On an experienced Collinsville team, one that made four state championship trips, Makayla Bowman stood out.

Her businesslike approach to batting and reserved demeanor at shortstop looked different.

"I get told I play like a baseball player all the time," Bowman said. "I definitely grew up surrounded by coaches."

Bowman's swing differs from the typical softball swing. It's not brief, she doesn't slap her far shoulder blade with the barrel, she's never caught running out of the box, and she doesn't hit many ground balls.

It's a powerful swing. Prone to pop-ups, sure, but a pretty swing nonetheless.

"I grew up around the slow-pitch fields with my parents, so I was always at the fields," Bowman said. "It just kind of came natural, I guess."

Like her comrade Darci Chester, Bowman said she didn't necessarily get schooled in the game - she lived it.

"It's like you're born into it," she explained with a laugh. "You don't really have a choice, you're playing."

Bowman has given her commitment to join the program at Northeastern Oklahoma State A&M University.

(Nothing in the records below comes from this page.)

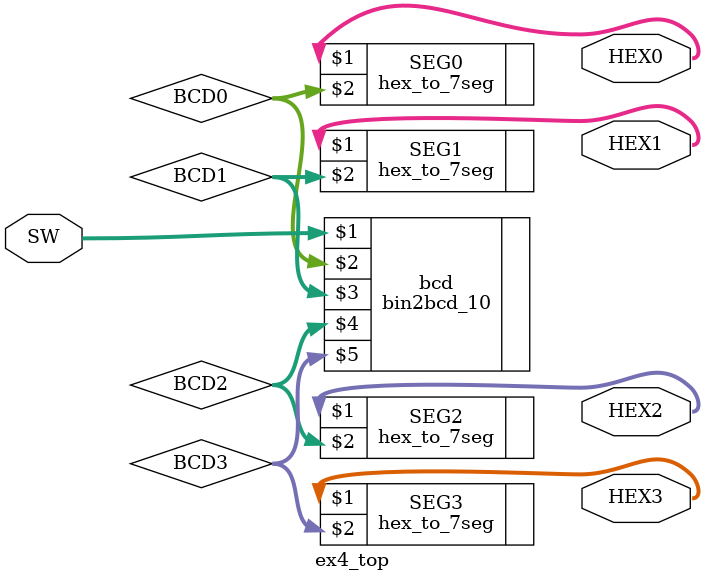
<source format=v>
module ex4_top (SW, HEX0, HEX1, HEX2,HEX3);

input wire [9:0] SW;
output wire [6:0] HEX0,HEX1,HEX2,HEX3;
wire [3:0] BCD0,BCD1,BCD2,BCD3;

bin2bcd_10 bcd (SW,BCD0,BCD1,BCD2,BCD3);

hex_to_7seg SEG0 (HEX0,BCD0);
hex_to_7seg SEG1 (HEX1,BCD1);
hex_to_7seg SEG2 (HEX2,BCD2);
hex_to_7seg SEG3 (HEX3,BCD3);

endmodule


</source>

Her father Curtis Brummett will have to pass off his little shortstop, and he couldn't be more satisfied with her choice.

"NEO is going to be a good place for her, its going to help her develop the mental side of the game, the inner workings of softball," Brummett said "It's a place where she can for sure improve, and I can;t wait to see what she'll do up there,"

Brummett was encouraged to find NEO's coaches like what Bowman can do.

"Coach Ivy told her, 'If anyone here tries to change your swing, tell me, because I'm gonna fire 'em,'" Brummett said.

As for those pesky pop-ups, Brummett said Bowman's swing will benefit from a few mental adjustments.

"Learning where she's at in the count and just adjusting and expanding the zone or being more selective will go a long way," Brummett said. "I think she'll thrive there. They're a hitting group, they'll help her make the right improvements."